Md5’s 64-byte partial-block buffer is [MaybeUninit<u8>; 64] rather than [u8; 64]. Construction is therefore a no-op (no 64-byte zero fill on every Md5::new()), and bytes are only read after they have been written. This matters when the caller does many short hashes per second — RADIUS again — because the cost of initialising a Md5 becomes negligible relative to the compression itself.

§HmacMd5 precomputes ipad/opad states

HmacMd5::new runs the ipad and opad block compressions immediately and stores only the resulting [u32; 4] states (32 bytes total). Steady-state, update is pure delegation to the inner Md5, and finalize costs exactly two extra compressions on top of the message work (inner tail + outer tail). This is the same shape as AWS-LC’s HMAC_CTX and is what gives the ~18 % end-to-end win in HMAC-bound workloads.

§No volatile key zeroization

Neither Md5 nor HmacMd5 performs write_volatile-style scrubbing of stack scratch on drop. The transient ipad/opad XOR blocks inside HmacMd5::new are recoverable only during the lifetime of that call, and the persistent struct holds digests of the key (one-way) rather than the key itself. Callers with stricter threat models (FIPS, processes that emit core dumps, protocols where memory-disclosure bugs are realistic) should wrap their key in zeroize::Zeroizing at the call site; this crate cannot meaningfully protect a key that the caller is already holding in long-lived memory.

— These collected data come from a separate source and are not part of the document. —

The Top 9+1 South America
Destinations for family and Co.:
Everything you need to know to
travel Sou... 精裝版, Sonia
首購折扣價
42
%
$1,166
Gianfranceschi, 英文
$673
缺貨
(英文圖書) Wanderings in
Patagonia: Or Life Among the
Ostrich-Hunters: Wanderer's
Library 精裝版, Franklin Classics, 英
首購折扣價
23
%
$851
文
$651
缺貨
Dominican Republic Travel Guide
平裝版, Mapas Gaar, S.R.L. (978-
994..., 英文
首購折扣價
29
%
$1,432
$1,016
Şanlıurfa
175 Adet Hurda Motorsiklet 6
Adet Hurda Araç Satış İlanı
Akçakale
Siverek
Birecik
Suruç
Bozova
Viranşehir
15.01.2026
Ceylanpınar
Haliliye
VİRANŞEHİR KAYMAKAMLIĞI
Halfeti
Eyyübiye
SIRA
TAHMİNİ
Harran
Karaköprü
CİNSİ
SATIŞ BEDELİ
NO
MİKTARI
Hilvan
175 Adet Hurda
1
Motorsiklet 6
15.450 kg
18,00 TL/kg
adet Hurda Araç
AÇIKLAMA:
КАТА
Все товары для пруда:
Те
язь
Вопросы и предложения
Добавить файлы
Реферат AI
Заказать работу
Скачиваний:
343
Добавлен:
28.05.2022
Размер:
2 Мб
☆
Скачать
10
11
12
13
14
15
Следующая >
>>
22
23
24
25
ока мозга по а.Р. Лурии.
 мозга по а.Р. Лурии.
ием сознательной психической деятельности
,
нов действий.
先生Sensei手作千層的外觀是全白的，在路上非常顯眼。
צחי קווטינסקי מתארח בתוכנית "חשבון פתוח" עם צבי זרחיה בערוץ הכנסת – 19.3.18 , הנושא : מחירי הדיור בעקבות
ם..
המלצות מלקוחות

Skipping the volatile writes also keeps the hot path free of optimization barriers, which is part of why the all-Rust HMAC path beats the FFI’d C implementations.

Structs§

HmacMd5
Streaming HMAC-MD5 (RFC 2104).
Md5
Streaming MD5 hasher.

Constants§

BLOCK_SIZE
MD5 compresses 64-byte blocks.
DIGEST_LENGTH
MD5 produces a 16-byte digest.

Functions§

digest
One-shot convenience: hash data and return the digest.
transform
Compress one 64-byte block into the running MD5 state.